Presenter:Ilene S. Schwartz, PhD, University of Washington, Full Professor, Area Chair - Dr. Schwartz co-wrote the book entitled, The Exceptional Child: Inclusion in Early Childhood Education (1996). She researches the social relationships of children with disabilities and early childhood education. Her research also includes studies of autism, effective classroom-based instructional strategies, and factors that affect the acceptability and sustainability of educational interventions. Dr. Schwartz is the co-creator of the DATA Project at the University of Washington lab school. Currently, Dr. Schwartz is the Principal Investigator for the Professional Development in Autism (PDA) Center. The PDA center is a federally funded grant which provides training to educators and administrators throughout the country.
 
The Professional Development in Autism (PDA) Center is looking for a few good programs that is programs that are meeting the challenge of providing effective services to students with ASD. The purpose of this session is to identifying school districts and other public agencies that are providing effective services to students with ASD (age birth to 21) and their families.
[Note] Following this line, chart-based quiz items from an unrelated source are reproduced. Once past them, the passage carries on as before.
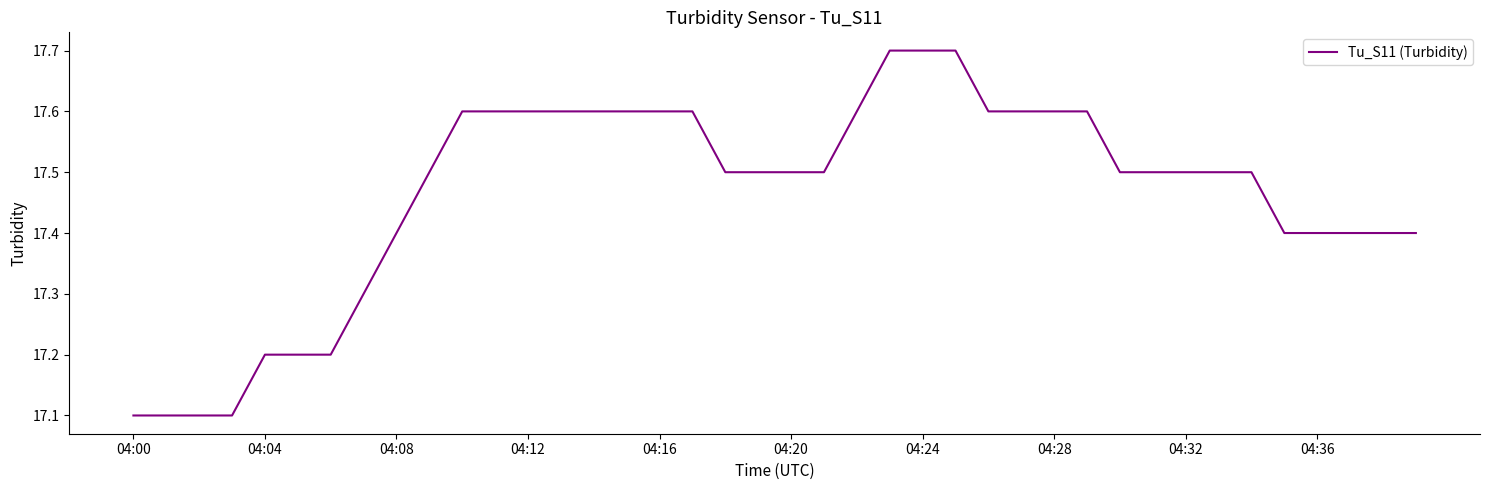

What is the difference between the maximum and minimum values?

0.6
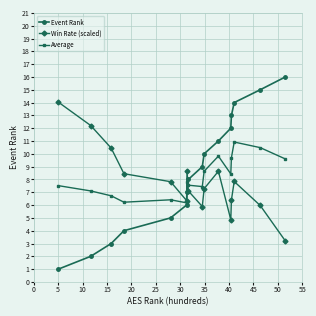

Is this an area chart (filled region under the line)?

No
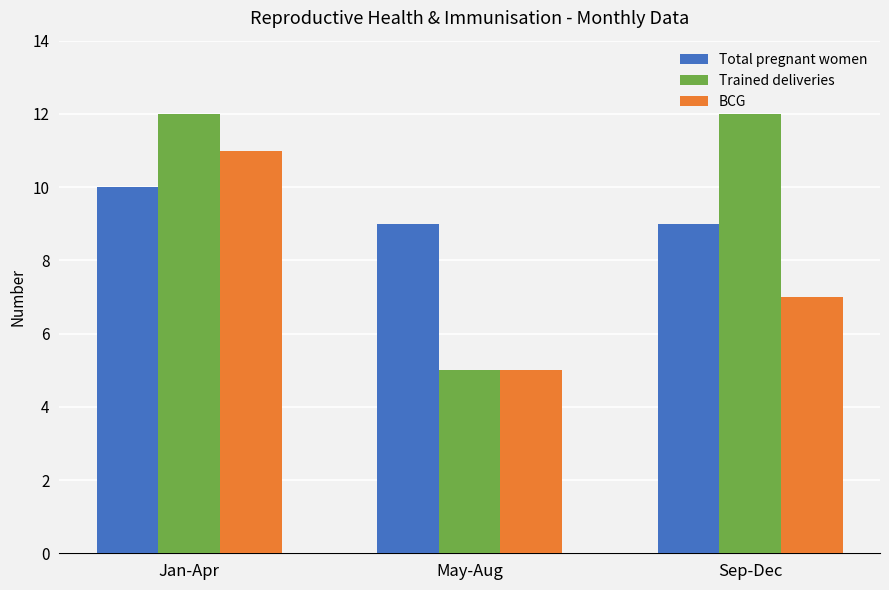

What is the label of the 3rd bar from the right?

Jan-Apr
We are asking providers and consumers to nominate these agencies and come to this session to share their stories. The session will be run as a focus group providing all participants with an opportunity to share the story of their successful program. We hope to learn more about effective services in public programs by studying these success stories. Our goal is to identify the common characteristics of these successful program and share them with other program to help increase the capacity of all public school programs to meet the needs of students with ASD and their families.